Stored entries
........
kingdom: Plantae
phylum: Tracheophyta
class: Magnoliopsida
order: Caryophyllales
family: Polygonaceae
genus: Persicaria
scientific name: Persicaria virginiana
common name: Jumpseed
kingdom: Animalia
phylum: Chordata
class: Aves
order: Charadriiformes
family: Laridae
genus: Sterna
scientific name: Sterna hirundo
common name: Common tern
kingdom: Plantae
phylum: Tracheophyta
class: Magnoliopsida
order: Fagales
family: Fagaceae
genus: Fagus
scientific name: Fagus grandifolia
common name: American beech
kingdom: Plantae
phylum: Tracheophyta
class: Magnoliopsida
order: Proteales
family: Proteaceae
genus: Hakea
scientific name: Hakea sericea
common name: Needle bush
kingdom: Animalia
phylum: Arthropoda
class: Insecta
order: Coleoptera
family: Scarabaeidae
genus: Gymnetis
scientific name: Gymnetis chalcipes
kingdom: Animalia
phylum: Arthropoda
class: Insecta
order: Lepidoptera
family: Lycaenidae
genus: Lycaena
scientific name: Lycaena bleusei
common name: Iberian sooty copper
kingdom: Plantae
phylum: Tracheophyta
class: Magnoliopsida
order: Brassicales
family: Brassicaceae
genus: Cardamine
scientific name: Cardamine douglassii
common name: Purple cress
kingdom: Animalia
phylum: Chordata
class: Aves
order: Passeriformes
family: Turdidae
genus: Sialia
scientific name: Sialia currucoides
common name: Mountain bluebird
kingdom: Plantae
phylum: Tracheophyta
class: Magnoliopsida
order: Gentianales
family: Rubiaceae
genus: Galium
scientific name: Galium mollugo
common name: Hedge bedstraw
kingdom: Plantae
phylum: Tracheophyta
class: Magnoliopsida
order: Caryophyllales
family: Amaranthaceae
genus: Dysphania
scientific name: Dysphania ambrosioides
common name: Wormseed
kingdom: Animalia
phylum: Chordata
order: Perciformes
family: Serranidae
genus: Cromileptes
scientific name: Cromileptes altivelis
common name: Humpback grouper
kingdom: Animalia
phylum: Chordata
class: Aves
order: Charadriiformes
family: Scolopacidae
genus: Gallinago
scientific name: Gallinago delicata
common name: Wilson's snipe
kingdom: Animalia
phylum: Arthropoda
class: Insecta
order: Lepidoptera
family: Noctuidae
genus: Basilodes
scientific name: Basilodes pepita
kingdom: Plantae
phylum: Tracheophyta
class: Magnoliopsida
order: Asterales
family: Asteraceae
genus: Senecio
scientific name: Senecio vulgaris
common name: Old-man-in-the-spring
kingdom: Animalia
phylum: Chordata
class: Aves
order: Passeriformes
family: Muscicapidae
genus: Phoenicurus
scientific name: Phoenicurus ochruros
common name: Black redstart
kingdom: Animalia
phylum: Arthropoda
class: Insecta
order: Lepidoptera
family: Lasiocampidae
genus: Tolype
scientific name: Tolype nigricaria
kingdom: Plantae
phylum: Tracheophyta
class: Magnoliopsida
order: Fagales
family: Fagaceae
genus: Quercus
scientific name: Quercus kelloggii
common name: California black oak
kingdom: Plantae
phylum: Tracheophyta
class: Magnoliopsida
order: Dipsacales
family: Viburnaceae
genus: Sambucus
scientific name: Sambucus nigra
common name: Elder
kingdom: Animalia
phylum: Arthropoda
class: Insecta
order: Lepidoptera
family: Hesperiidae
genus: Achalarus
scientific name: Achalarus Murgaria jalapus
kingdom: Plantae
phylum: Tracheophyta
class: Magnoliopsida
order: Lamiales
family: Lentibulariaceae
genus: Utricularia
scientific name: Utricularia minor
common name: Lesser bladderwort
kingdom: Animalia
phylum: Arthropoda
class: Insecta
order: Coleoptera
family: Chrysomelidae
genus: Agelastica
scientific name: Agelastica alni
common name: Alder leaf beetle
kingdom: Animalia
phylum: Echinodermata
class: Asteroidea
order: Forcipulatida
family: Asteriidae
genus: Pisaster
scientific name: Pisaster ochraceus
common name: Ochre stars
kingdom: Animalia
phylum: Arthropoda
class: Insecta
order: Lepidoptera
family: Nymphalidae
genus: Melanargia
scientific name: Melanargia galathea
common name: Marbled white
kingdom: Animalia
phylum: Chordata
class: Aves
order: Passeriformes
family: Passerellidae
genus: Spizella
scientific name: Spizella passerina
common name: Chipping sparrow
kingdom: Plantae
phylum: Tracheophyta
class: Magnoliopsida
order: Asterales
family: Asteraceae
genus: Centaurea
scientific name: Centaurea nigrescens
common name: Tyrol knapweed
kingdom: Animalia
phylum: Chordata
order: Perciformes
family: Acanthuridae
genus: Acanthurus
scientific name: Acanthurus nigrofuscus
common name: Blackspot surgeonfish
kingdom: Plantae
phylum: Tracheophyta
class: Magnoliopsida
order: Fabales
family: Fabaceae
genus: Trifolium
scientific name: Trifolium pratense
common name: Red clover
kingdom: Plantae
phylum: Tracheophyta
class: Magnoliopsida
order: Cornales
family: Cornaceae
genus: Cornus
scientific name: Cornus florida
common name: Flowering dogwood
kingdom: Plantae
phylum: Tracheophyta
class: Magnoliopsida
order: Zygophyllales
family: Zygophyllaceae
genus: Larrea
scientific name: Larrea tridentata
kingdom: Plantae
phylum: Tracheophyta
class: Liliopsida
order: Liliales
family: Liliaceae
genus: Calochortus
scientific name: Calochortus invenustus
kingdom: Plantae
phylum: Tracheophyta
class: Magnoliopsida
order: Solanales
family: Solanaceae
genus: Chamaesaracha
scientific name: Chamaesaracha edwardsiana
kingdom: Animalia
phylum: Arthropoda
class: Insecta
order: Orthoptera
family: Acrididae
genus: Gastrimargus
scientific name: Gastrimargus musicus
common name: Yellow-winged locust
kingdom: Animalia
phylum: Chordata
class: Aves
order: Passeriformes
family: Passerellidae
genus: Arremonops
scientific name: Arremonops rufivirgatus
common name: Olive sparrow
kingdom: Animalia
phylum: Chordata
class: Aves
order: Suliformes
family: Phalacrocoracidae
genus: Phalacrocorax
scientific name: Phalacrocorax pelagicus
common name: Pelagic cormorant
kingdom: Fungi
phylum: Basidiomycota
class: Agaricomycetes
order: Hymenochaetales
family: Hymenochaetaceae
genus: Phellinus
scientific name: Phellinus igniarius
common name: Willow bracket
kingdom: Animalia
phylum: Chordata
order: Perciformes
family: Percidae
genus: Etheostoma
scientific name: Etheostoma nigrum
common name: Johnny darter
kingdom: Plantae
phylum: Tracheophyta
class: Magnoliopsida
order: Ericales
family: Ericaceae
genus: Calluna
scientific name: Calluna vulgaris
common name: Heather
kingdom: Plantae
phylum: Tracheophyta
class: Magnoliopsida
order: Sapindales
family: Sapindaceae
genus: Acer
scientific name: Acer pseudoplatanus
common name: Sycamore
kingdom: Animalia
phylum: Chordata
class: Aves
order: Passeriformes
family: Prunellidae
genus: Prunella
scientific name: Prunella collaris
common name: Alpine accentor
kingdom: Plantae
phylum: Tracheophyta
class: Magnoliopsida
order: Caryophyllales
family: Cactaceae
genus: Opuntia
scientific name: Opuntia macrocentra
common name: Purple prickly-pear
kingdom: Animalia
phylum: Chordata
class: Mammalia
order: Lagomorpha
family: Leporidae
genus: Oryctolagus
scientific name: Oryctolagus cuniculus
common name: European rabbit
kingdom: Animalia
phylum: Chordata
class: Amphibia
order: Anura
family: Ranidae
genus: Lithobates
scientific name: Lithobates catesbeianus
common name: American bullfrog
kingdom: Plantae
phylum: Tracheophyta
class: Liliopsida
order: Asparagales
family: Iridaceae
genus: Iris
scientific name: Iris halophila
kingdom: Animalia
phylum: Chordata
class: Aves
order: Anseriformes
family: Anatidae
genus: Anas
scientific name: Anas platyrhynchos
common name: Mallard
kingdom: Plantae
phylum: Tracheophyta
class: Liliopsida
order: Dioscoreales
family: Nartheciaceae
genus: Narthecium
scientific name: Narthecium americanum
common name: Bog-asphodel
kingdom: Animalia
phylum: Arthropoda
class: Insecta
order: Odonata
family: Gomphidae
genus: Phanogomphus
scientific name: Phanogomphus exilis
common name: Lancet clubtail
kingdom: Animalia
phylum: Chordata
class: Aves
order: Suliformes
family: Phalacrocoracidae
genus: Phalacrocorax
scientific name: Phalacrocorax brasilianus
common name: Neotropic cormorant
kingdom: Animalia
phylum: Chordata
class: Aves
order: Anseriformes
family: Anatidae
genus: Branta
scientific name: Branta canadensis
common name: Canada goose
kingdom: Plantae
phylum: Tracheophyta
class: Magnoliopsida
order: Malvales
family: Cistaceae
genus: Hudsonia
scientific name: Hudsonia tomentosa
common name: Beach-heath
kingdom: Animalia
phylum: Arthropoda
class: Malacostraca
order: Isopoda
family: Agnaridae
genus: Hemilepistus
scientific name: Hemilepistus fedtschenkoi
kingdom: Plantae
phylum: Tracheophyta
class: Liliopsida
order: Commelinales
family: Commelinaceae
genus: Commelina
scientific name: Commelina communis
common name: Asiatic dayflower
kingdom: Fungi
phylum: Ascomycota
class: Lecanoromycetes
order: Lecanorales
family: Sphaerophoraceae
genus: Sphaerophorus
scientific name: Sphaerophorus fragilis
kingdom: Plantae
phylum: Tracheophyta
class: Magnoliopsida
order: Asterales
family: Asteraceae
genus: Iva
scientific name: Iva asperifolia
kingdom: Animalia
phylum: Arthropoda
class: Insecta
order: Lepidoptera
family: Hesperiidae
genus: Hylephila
........
## EXERCISE TASK
Please rewrite the entries, from the first line through the line containing "scientific name: Sterna hirundo" (both included), as a Markdown table with the columns Row and Line. Number each line in order and leave out any blank lines.

## CORRECT RESPONSE
| Row | Line |
|---|---|
| 1 | kingdom: Plantae |
| 2 | phylum: Tracheophyta |
| 3 | class: Magnoliopsida |
| 4 | order: Caryophyllales |
| 5 | family: Polygonaceae |
| 6 | genus: Persicaria |
| 7 | scientific name: Persicaria virginiana |
| 8 | common name: Jumpseed |
| 9 | kingdom: Animalia |
| 10 | phylum: Chordata |
| 11 | class: Aves |
| 12 | order: Charadriiformes |
| 13 | family: Laridae |
| 14 | genus: Sterna |
| 15 | scientific name: Sterna hirundo |